Consigne:
Reprenez le passage de l'extrait qui commence par « 04:54 Faire ce » et s'arrête après « lacrymogènes, etc. ? », en remplaçant « profs » par « enseignants ».

Extrait:

= = = =

04:54 Faire ce deuil-là et dire,
04:55 il va falloir renforcer la sécurité,
04:58 pour que ça reste vraiment un sanctuaire.
04:59 – Encore une fois, tout dépend de ce qu'on entend
05:01 par renforcer la sécurité, mais encore une fois, je dis…
05:03 – Pardon, je vous donne des exemples,
05:05 on a certains profs, après la mort, notamment Dominique Bernard,
05:08 qui prennent la parole dans des lieux de réflexion plutôt à droite, etc.,
05:15 qui disent, pourquoi est-ce qu'il ne faudrait pas
05:17 former les profs à l'autodéfense ?
05:18 Pourquoi est-ce qu'il ne faudrait pas former les profs
05:20 et qu'ils aient des armes défensives
05:22 comme des bombes lacrymogènes, etc. ?
05:24 Certains profs sont déjà dans cette logique-là.

= = = =

Listing:
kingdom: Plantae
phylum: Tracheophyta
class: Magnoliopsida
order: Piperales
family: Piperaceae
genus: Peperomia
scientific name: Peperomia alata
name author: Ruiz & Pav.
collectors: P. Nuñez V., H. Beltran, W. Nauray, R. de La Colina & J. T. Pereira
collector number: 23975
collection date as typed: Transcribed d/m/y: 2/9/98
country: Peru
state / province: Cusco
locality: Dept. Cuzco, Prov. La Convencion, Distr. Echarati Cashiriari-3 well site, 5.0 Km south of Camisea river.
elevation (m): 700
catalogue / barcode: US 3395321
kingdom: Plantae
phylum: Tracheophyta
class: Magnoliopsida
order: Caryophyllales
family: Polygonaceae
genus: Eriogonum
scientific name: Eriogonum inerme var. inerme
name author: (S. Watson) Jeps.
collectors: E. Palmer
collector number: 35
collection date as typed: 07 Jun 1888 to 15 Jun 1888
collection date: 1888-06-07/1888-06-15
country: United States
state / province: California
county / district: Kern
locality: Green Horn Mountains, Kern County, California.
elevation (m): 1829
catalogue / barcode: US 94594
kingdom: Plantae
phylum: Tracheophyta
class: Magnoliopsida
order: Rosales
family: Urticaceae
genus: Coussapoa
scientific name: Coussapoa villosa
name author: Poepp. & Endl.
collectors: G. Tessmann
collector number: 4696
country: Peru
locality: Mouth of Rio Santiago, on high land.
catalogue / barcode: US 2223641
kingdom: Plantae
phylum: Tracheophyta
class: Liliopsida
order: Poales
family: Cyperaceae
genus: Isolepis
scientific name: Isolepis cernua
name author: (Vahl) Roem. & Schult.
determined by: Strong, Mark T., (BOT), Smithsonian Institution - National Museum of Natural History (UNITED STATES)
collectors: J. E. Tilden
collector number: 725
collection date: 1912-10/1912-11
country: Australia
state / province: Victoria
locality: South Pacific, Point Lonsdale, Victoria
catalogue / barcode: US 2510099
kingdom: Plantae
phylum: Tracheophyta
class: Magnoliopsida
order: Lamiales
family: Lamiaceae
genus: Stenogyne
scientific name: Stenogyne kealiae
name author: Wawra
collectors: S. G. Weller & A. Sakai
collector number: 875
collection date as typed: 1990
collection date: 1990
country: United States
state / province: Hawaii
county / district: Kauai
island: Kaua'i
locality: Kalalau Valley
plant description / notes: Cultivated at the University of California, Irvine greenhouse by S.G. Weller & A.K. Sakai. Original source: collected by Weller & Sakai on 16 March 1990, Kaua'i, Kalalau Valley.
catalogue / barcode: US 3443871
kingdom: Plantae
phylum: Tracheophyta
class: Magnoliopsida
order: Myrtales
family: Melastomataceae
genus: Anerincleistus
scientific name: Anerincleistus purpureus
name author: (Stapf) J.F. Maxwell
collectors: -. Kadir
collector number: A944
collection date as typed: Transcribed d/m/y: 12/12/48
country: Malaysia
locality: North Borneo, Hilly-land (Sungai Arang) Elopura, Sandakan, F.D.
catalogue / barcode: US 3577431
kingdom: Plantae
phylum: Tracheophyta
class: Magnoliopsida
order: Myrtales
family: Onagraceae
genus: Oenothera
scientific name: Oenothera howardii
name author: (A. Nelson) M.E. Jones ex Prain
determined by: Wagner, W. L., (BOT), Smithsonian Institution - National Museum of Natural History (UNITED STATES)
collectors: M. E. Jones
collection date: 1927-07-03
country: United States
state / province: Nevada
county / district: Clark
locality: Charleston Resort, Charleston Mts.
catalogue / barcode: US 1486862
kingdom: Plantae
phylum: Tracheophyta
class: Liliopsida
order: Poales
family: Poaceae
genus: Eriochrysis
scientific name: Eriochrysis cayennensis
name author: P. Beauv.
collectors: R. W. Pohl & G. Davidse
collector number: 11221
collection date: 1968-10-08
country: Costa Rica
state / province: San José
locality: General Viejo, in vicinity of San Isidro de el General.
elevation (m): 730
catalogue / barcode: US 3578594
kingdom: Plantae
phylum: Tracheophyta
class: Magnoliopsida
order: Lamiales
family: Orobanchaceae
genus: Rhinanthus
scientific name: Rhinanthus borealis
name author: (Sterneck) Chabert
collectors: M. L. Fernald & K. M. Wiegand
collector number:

= = = =

Réponse:
04:54 Faire ce deuil-là et dire,
04:55 il va falloir renforcer la sécurité,
04:58 pour que ça reste vraiment un sanctuaire.
04:59 – Encore une fois, tout dépend de ce qu'on entend
05:01 par renforcer la sécurité, mais encore une fois, je dis…
05:03 – Pardon, je vous donne des exemples,
05:05 on a certains enseignants, après la mort, notamment Dominique Bernard,
05:08 qui prennent la parole dans des lieux de réflexion plutôt à droite, etc.,
05:15 qui disent, pourquoi est-ce qu'il ne faudrait pas
05:17 former les enseignants à l'autodéfense ?
05:18 Pourquoi est-ce qu'il ne faudrait pas former les enseignants
05:20 et qu'ils aient des armes défensives
05:22 comme des bombes lacrymogènes, etc. ?